А мне еще и по проходным придется побегать, на Пантелеймоновской прекрасный двор, любой пинкертон отстанет».
Поднял голову, снял очки, начал ловить языком снег: пушинки были мягкие, мгновенный холод сменялся теплом.
«А все равно Россия! — Радость поднялась в нем неожиданно. — Все равно дома!»
На конспиративной квартире его встретила дочь хозяйки, приложила палец к губам:
— Тише, товарищ Петров, тише, там какой-то тип пришел, по виду явный барин, но назвал пароль… Посмотрите в скважину — не шпик ли.
Ленин на цыпочках прошел к двери, опустился на колени: у стола, просматривая газету, сидел член ЦК Румянцев — борода расчесана у парикмахера, костюм серый, в искорку; квадратный галстук, высокий, по последнему венскому фасону, воротничок.
Ленин поднялся, шепнул девушке: «Наш», распахнул дверь.
— Дозвольте, хозяин-барин?
Румянцев вздрогнул; не поздоровался даже, выпалил:
— Вас начали искать, Владимир Ильич!
— «Начали»? Мне сдается, не прекращали. Что нового, рассказывайте.
— Нет, вы поймите: «Новая жизнь» блокирована филерами, за Красиным и Литвиновым топают постоянно, я с трудом оторвался.
— Но оторвались же. — Ленин начал раздражаться. — Вы ждали, что нас будут встречать цветами?
— Владимир Ильич, ночью арестовали Лесневского…
Лицо Ленина сразу же изменилось, обозначились морщины.
— Ему уже предъявлено обвинение?
— Да.
— Надо немедленно добиться его освобождения.
— Подскажите как? — ответил Румянцев хмуро. — Залог полиция отказалась принять, они, видимо, будут готовить процесс… Вообще по нынешней обстановке следовало бы вам чуть смягчить тон выступлений…
Ленин изумился:
— Что значит смягчить? Я не совсем вас понимаю. Исключить определения вроде «разлагающееся самодержавие»? «Черносотенцы»? «Министр-клоун»? Тогда рабочие вывезут нас на тачке, и правильно поступят. Смягчают дипломаты. А мы не дипломаты, мы — партия класса, нам следует обнажать существо вопроса, мы обязаны говорить всё обо всем.

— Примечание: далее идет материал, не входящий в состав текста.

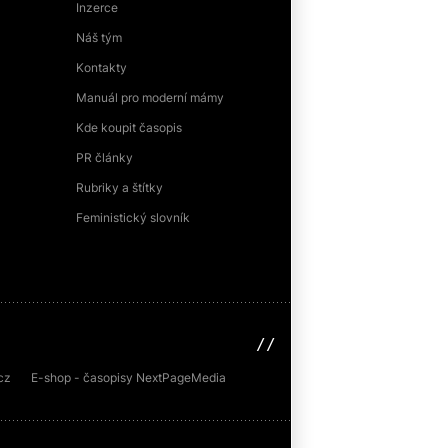
Inzerce
Náš tým
Kontakty
Manuál pro moderní mámy
Kde koupit časopis
PR články
Rubriky a štítky
Feministický slovník
sinfin.digital
cz
E-shop - časopisy NextPageMedia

— Вы не оставляете ни малейшего шанса на то, чтобы сговориться.
— А вы видите хоть проблеск желания, чтобы сговориться? Я готов кардинальным образом пересмотреть свой стиль, если увижу хоть малейшую надежду на мирное решение вопроса. Где эта надежда? Лесневского посадили, наши газеты запрещают, вожди партии живут нелегально, от филеров по проходным, словно зайцы, бегают. Я уж не говорю о двенадцатичасовом рабочем дне, о нищете мужика — что-нибудь делается, чтобы изменить положенно народа? Разогнали бюрократов? Посадили на скамью подсудимых расстрельщика Дубасова? Побойтесь бога, товарищ Румянцев, о какой надежде вы говорите?! Неужели вы и впрямь думаете, что Витте и Трепов намерены сговариваться с нами?! Они нас и в расчет не берут! Они наивно полагают, что комбинации в кабинете спасут положение, они совершенно игнорируют народ, сто пятьдесят миллионов, они играют в политику, а ее, политику-то, делать надо, убежденно, трезво, опираясь на интересы того нового, что определяет общество. Впрочем, что это я… Так… Лесневский сидел до этого?
— Нет.
— Ай-яй-яй. Бедняга. Не развалится?
— Трудно сказать.
— Его обвиняют именно в том, что он меня напечатал?
— Да.
— Значит, коли я приду в полицию, его освободят?
— Если вы придете в полицию — вас укокошат.